In my opinion, the product is a serious POS, and I will never use it again. It has a poorly-designed mount to the ATV racks; when I first filled the hopper with 50# of fertilizer, it put so much pressure on the upper bar of the rack that it actually bent it, causing the hopper to tilt dramatically, and altering the broadcast path. Also, the unit had poor instructions, no operating manual, and no manufacturer's address or phone number to call for info. The final straw was it blew out a total of six 5 amp bus fuses during the day, and I had to quit because I had no more fuses. 

I've documented my problems with Cabela's, and they have been classy enough to agree to issue me credit for this product, and I will now procure a different model of spreader.

The most popular ATV spreader on the market is probably the Moultrie. I am curious if anyone has any experience with their spreader, which has a 100# capacity. I am nervous about rack-mounted spreaders, however, because of my experience with the Bumper Buddy. 
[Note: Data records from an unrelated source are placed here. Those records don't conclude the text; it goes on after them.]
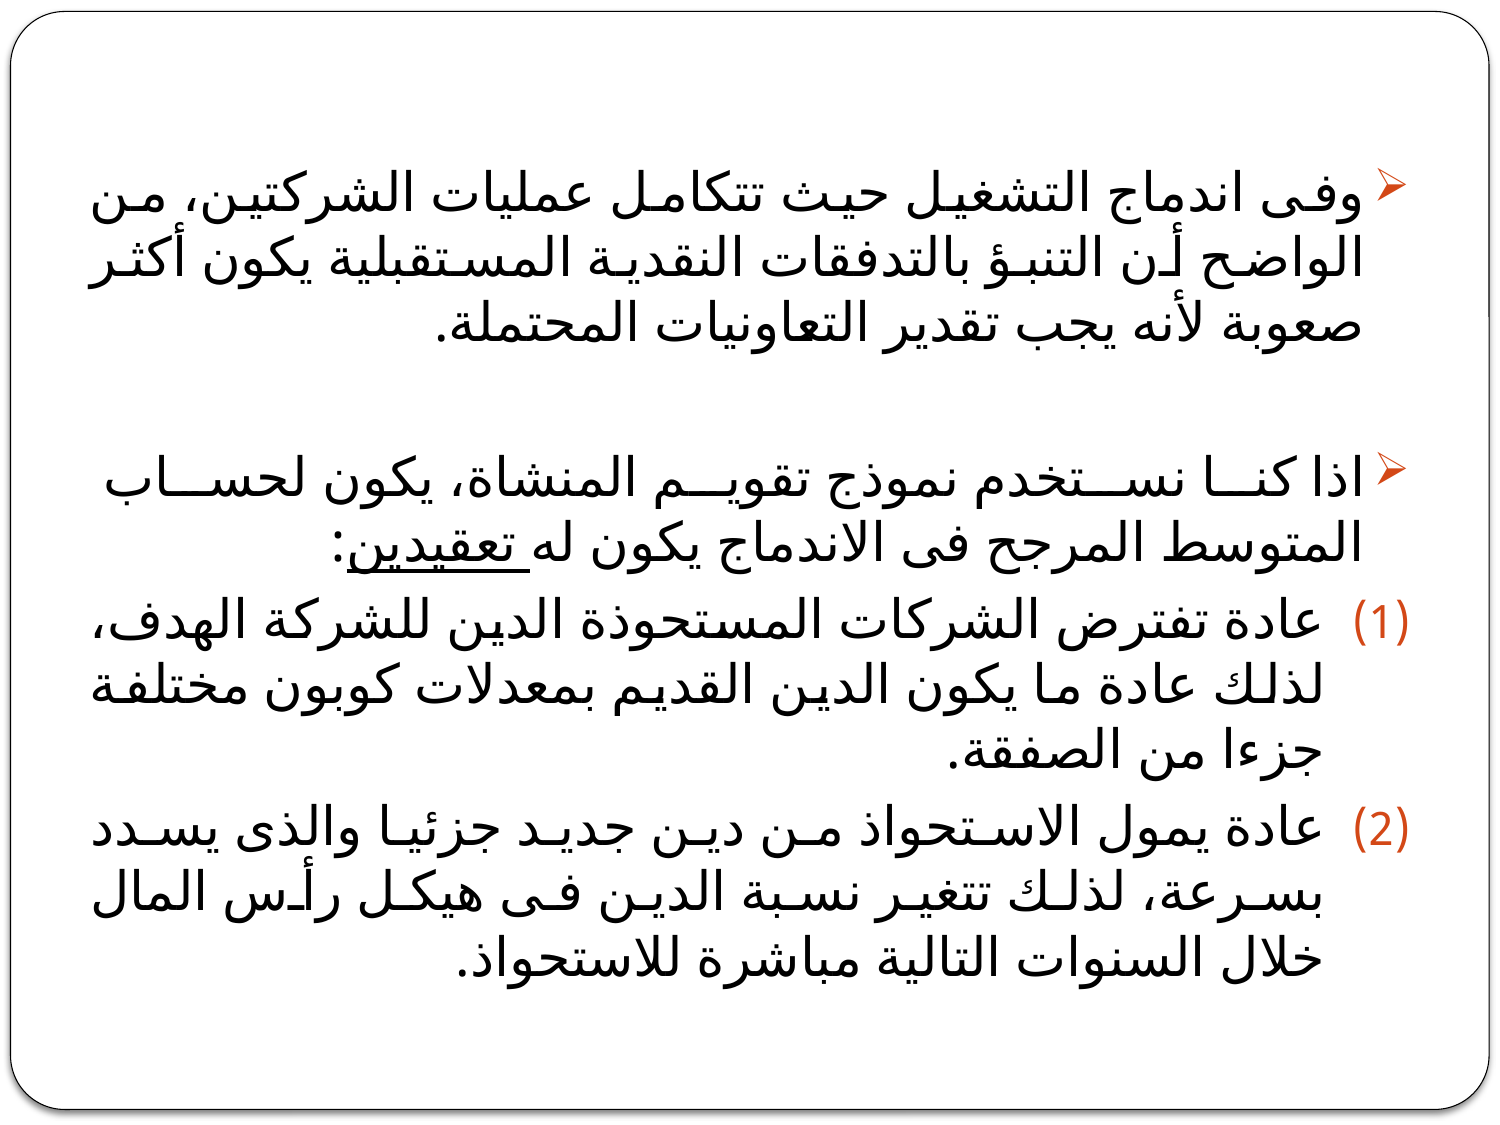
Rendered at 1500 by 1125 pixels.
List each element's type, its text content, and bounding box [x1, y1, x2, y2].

list وفى اندماج التشغيل حيث تتكامل عمليات الشركتين، من الواضح أن التنبؤ بالتدفقات النقدية المستقبلية يكون أكثر صعوبة لأنه يجب تقدير التعاونيات المحتملة. اذا كنا نستخدم نموذج تقويم المنشاة، يكون لحساب المتوسط المرجح فى الاندماج يكون له تعقيدين: عادة تفترض الشركات المستحوذة الدين للشركة الهدف، لذلك عادة ما يكون الدين القديم بمعدلات كوبون مختلفة جزءا من الصفقة. عادة يمول الاستحواذ من دين جديد جزئيا والذى يسدد بسرعة، لذلك تتغير نسبة الدين فى هيكل رأس المال خلال السنوات التالية مباشرة للاستحواذ. [75, 149, 1425, 1063]
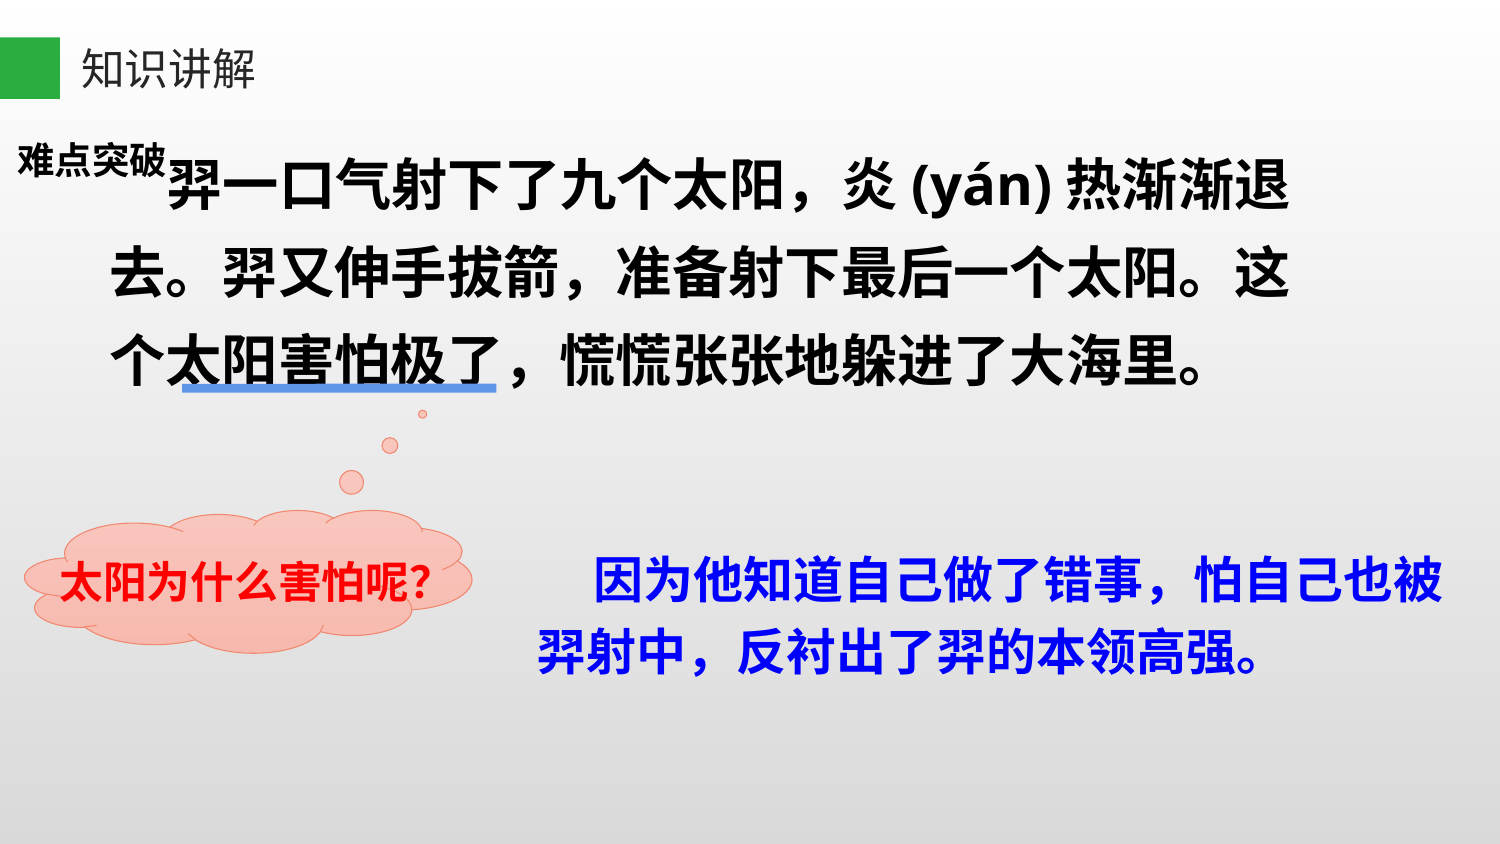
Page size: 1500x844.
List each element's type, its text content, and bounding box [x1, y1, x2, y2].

text_box 难点突破 [5, 131, 179, 188]
text_box 因为他知道自己做了错事，怕自己也被羿射中，反衬出了羿的本领高强。 [525, 531, 1456, 687]
text_box [0, 36, 61, 100]
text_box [24, 510, 472, 653]
text_box 羿一口气射下了九个太阳，炎(yán)热渐渐退去。羿又伸手拔箭，准备射下最后一个太阳。这个太阳害怕极了，慌慌张张地躲进了大海里。 [98, 123, 1337, 398]
text_box 知识讲解 [69, 35, 298, 100]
Cabela's also sells a tow-behind ATV spreader, which has the disadvantage the fact that you cannot simultaneously tow a disc or drag at the same time; however, the tow-behing model does have a 170# capacity, which means fewer stops to open a bag and re-fill.


----------



## jamie7117 (Aug 15, 2001)

we purchased a Thompson spreader from the Thompson Seeder Co., the PTO model but the do have an electric model. this thing is great! no problems what so ever, ours is a #200 capacity, i believe they carry a #100 capacity, they will ship it to your door in 7 days.

they also have a pretty slick flotation trailer for ATV's.

good luck!


----------



## wild bill (Apr 20, 2001)

i have a pull behind spreader from home depot. its the 125# spreader and its worked great for me.


----------



## BEARKILL (May 2, 2001)

I HAVE THE ATV MODEL FROM CABELAS AND IT FITS ON THE BACK OF THE RACK OF MY 300 HONDA. WORKS GREAT. GOT IT OUT OF THE SALE CAVE. $60.00. ONLY PROBLEM IS THE AJUSTMENT IS NOT REAL PRECISE. SO I JUST OPEN IT A LITTLE BIT AND GO TILL IT IS EMPTY. JUST DOING DEER FOOD PLOTS WINTER WHEAT, BUCKWHEAT, CLOVER AND SO ON.


----------



## johnhunter (Jun 17, 2000)

Bearkill, Cabela's carries two rack-mounted ATV spreaders. One is manufactured by Moultrie Feeders, and the other is the Bumper Buddy. The BB is the one I had the problems with.

I assume you purchased the Moultrie product. It must have a better-designed rack attachment.


----------